With so much at stake, things could get ugly
RICHMOND, Va. (AP) -- Ryan Newman fears road rage might play a decisive role in who makes the Chase for the Nextel Cup.
He might be right.
With 10 drivers vying for the final four spots in the race for the Nextel Cup title, Newman expects desperate measures Saturday night at Richmond International Raceway.
"You'd like to expect clean racing, but I know [this race] last year it wasn't clean racing," Newman said. "There were a couple drivers who intentionally tried to do some things to make their way into the Chase, and you never know what's going to happen.
"It's a very high-pressure situation, but you expect people to have a lot of respect and race people like they always did. Whether that happens or not is just a situation of time will tell."
Six drivers have their spot in the Chase locked up, and Jeremy Mayfield only needs to finish 39th or better to make it. The rest of the spots in the 10-man Chase are up for grabs, and the drivers from eighth place all the way back to 16th can mathematically make it in.
Carl Edwards is in eighth place and followed by Matt Kenseth and Jamie McMurray, who has just a one-point hold over Newman for the 10th and final position. Four-time series champion Jeff Gordon is in 12th. Elliott Sadler, Dale Jarrett, Kevin Harvick and Joe Nemechek are all mathematically eligible.
Emotions were all over the map during race preparations Friday, but the bulk of the contenders wanted only to worry about themselves. That's the strategy Mayfield took last year, when he broke a four-year winless streak by taking the checkered flag to secure his spot in the Chase.
But getting to the front could be a challenge.
"I don't think this is going to be a clean race at all," Sadler said. "I think there is going to be very aggressive driving because every point counts. I think you are not going to see much give and take between guys on the bubble.
"Guys are going to have to race their guts out to pass."
Gordon, who is in one of the most pressure-packed situations of his career, admitted he will be a demon on Saturday night when the situation calls for it.

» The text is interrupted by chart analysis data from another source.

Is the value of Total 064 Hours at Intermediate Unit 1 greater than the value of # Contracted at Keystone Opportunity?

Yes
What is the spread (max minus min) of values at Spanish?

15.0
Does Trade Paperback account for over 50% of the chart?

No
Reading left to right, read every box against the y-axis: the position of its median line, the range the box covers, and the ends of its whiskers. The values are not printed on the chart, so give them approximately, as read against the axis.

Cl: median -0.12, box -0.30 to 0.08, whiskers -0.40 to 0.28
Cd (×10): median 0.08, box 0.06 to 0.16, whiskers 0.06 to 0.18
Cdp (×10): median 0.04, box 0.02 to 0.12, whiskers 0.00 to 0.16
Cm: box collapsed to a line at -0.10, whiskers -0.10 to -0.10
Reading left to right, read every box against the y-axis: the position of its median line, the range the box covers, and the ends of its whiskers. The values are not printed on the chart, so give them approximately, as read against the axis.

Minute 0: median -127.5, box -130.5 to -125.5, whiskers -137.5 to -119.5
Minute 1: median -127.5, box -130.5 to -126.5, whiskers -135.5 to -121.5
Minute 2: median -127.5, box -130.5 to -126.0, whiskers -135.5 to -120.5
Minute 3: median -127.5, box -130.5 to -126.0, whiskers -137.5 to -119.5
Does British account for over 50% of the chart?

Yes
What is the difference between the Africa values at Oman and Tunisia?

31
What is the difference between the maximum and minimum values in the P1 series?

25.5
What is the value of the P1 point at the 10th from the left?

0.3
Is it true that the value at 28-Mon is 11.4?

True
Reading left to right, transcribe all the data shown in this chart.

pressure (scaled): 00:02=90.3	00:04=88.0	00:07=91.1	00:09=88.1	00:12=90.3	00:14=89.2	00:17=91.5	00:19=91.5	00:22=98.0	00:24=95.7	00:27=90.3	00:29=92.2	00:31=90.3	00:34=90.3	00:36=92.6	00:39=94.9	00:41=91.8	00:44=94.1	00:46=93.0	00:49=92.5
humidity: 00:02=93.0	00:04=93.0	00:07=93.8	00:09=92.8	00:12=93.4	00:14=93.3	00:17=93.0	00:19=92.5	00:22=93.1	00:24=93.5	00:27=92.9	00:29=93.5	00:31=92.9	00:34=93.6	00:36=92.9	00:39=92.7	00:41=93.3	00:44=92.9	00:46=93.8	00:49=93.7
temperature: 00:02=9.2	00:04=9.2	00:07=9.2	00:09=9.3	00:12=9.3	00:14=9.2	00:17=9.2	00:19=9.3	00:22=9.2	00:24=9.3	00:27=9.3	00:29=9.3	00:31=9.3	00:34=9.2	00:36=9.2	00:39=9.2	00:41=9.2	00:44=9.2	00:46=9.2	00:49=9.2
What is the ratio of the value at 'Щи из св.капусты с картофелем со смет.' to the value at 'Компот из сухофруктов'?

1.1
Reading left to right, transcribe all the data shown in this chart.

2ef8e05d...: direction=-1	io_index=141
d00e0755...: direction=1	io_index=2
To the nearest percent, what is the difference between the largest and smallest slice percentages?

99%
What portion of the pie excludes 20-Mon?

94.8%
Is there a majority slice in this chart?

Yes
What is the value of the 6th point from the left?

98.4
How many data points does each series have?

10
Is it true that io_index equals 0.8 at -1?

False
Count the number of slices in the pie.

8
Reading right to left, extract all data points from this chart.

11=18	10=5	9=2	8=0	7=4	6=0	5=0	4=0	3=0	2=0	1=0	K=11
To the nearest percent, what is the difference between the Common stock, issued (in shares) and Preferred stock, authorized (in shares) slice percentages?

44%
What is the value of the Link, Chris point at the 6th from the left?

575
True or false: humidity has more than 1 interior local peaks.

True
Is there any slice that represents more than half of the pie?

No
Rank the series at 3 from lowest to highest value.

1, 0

Of all the bubble drivers, Gordon has the most at stake because he's the most recognizable driver in NASCAR and many believe the playoff-style title hunt will be a dud if he's not involved.
"If somebody tells me, 'You have to pass that car right there,' I guarantee you I'm going to step up the aggressiveness to a whole other level and that may mean beating and banging," Gordon said. "But until it calls for that moment, I'm not expecting to go out there and just beat and bang for no reason."
So how does a driver stay out of a trouble with so much on the line? "You just have to be aware of who you are around. You know the guys who are going to take chances, so you stay away from them," McMurray said. "There a lot of people who maybe have one coming, and this could be the night [they get it.]"
NASCAR tends to keep a watchful eye on dirty driving and has a history of handing down swift punishments. Dale Jarrett was immediately penalized two laps after intentionally wrecked Newman two weeks ago.
That accident crippled Jarrett's bid to make the Chase and cost Newman several valuable points at the same time.
Newman was dealt another setback during Friday's practice session when he wrecked his primary car and had to go to his backup Dodge. Still, he said he hasn't spent too much time worrying about his fate.
Newman has an engineering degree from Purdue, and approaches everything in the most practical matter he can. So he won't lose any sleep wondering how the race will play out.
"I know there is pressure, but I don't feel it," he said. "I haven't had any migraines, it's been life as usual. I'm a numbers guy, but it's all about performance. When performance happens, the numbers fall in place the way you want them to."
McMurray learned the hard way that staying relaxed is the best approach.
He was a nervous wreck last year when he came into the race 11th in the standings. He ended up missing the Chase by just 15 points.
He's much more at ease this time, even though his grip on the final qualifying position is just one point.
"It's a lot better to be on the inside, it's something mentally that makes you feel a lot better," McMurray said. "So this is nothing like it was last year for me. I was tore up, I didn't want to eat.
"But this week is a lot better. I even played golf this week."
Gordon said he won't get stressed out until the race begins.
"To me, it's going to come down to driving our hearts out, doing everything we can and then trying to get ourselves in the best position," Gordon said.